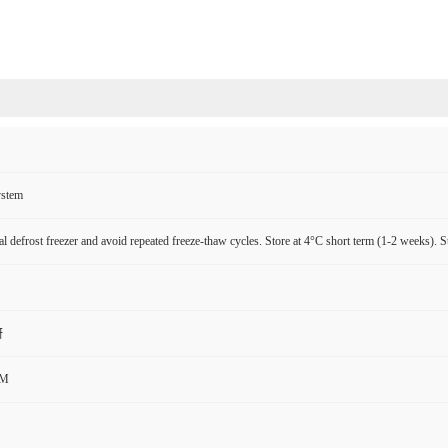
ystem
l defrost freezer and avoid repeated freeze-thaw cycles. Store at 4°C short term (1-2 weeks). S
研
CM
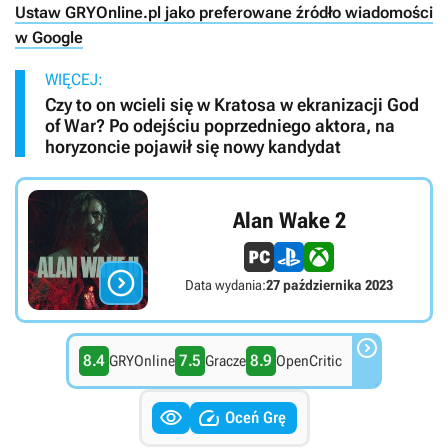
Ustaw GRYOnline.pl jako preferowane źródło wiadomości
w Google
WIĘCEJ:
Czy to on wcieli się w Kratosa w ekranizacji God
of War? Po odejściu poprzedniego aktora, na
horyzoncie pojawił się nowy kandydat
Alan Wake 2

Data wydania:
27 października 2023

8.4
7.5
8.9
GRYOnline
Gracze
OpenCritic


Oceń Grę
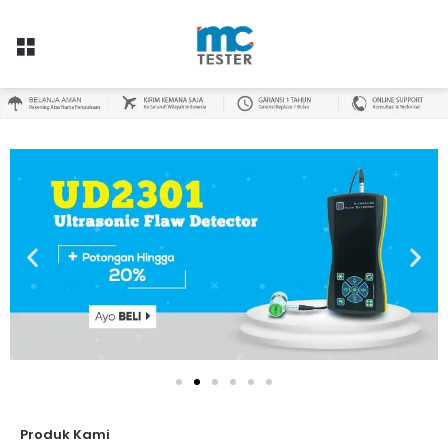
Produk Kami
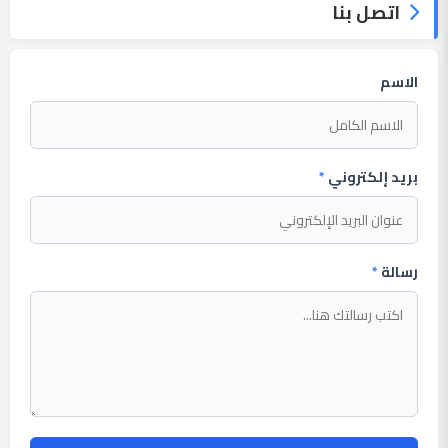
اتصل بنا
الاسم
بريد إلكتروني
*
رسالة
*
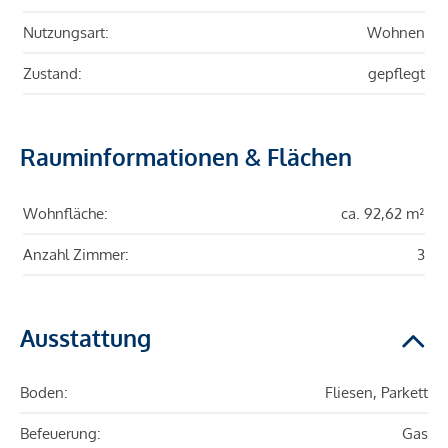
Nutzungsart:
Wohnen
Zustand:
gepflegt
Rauminformationen & Flächen
Wohnfläche:
ca. 92,62 m²
Anzahl Zimmer:
3
Ausstattung
Boden:
Fliesen, Parkett
Befeuerung:
Gas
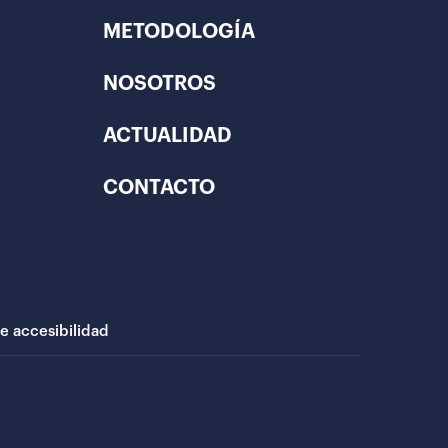
METODOLOGÍA
NOSOTROS
ACTUALIDAD
CONTACTO
de accesibilidad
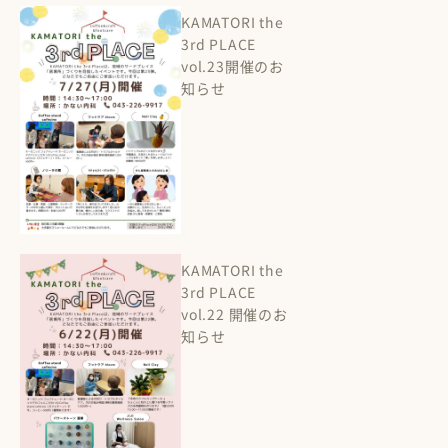
KAMATORI the
3rd PLACE
vol.23開催のお
知らせ
KAMATORI the
3rd PLACE
vol.22 開催のお
知らせ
:::
▶ TASK BRIEF
Indicate how many lines in the records above include the word "GRYOnline", giving no other content.

▶ TASK RESULT
2